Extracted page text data
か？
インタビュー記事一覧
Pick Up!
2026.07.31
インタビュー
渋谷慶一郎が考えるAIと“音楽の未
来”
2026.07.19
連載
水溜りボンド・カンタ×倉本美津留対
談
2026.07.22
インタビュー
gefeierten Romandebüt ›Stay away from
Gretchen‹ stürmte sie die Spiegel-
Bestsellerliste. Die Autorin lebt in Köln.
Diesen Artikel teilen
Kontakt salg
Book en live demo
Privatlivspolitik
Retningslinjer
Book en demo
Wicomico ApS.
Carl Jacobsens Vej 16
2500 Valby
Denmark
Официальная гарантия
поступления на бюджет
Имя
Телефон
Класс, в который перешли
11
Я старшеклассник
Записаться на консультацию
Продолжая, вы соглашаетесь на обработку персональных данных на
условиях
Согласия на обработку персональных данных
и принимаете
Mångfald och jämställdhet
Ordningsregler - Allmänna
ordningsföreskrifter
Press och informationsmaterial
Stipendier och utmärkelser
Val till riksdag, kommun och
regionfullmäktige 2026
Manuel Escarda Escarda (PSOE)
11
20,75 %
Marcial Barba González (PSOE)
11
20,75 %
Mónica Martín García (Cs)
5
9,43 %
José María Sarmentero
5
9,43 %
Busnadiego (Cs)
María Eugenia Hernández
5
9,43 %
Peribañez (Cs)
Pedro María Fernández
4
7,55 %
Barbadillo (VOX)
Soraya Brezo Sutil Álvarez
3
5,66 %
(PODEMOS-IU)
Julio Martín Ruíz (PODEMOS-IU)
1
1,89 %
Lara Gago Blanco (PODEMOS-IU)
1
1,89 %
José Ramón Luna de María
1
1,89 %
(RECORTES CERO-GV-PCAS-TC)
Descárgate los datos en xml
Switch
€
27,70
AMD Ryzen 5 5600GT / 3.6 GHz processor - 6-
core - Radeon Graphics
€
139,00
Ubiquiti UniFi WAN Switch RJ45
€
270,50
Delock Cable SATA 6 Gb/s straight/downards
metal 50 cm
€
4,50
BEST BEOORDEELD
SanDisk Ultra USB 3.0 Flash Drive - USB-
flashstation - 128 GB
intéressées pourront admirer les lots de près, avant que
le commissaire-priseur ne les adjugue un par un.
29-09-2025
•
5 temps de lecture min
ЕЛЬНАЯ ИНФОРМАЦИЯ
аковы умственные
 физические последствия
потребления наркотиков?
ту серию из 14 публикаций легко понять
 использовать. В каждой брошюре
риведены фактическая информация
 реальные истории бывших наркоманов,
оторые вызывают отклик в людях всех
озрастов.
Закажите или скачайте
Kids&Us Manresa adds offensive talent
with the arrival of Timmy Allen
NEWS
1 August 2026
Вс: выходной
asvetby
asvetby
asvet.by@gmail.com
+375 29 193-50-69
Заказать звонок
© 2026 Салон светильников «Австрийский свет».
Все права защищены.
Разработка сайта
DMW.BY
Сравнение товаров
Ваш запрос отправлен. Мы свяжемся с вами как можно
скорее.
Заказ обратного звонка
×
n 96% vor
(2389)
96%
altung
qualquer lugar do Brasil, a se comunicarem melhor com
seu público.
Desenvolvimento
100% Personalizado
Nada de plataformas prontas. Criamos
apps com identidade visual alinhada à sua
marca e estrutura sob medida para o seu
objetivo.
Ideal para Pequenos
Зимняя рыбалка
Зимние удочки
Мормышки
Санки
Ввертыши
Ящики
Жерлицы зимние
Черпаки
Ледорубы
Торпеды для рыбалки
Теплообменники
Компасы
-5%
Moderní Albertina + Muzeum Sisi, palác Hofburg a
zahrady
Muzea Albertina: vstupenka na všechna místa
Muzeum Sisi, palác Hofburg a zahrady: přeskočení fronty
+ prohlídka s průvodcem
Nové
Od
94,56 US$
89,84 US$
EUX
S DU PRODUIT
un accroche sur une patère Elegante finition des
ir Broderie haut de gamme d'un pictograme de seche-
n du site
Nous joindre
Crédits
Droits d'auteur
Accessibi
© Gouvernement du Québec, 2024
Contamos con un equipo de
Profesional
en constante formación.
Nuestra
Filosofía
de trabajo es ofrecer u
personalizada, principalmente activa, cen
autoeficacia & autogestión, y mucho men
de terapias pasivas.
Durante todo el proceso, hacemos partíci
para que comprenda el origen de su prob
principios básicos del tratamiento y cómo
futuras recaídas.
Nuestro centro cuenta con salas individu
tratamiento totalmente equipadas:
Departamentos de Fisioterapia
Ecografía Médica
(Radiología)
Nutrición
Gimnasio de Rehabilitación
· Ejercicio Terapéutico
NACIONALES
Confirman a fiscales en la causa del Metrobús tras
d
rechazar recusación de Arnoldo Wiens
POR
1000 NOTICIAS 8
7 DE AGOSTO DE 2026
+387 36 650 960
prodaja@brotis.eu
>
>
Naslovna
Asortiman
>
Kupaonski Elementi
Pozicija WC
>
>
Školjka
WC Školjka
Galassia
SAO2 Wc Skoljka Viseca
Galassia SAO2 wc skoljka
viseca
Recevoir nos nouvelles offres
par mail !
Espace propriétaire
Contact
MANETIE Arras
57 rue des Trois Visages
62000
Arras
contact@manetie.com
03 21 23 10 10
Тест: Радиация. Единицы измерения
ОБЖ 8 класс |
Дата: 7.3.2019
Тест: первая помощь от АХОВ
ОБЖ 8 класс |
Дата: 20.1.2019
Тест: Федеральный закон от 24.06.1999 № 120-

PROMPT: What you give back should be the lines from the one with "Pozicija WC" to the end of the data, copied exactly, both ends included.

EXERCISE RESULT:
Pozicija WC
>
>
Školjka
WC Školjka
Galassia
SAO2 Wc Skoljka Viseca
Galassia SAO2 wc skoljka
viseca
Recevoir nos nouvelles offres
par mail !
Espace propriétaire
Contact
MANETIE Arras
57 rue des Trois Visages
62000
Arras
contact@manetie.com
03 21 23 10 10
Тест: Радиация. Единицы измерения
ОБЖ 8 класс |
Дата: 7.3.2019
Тест: первая помощь от АХОВ
ОБЖ 8 класс |
Дата: 20.1.2019
Тест: Федеральный закон от 24.06.1999 № 120-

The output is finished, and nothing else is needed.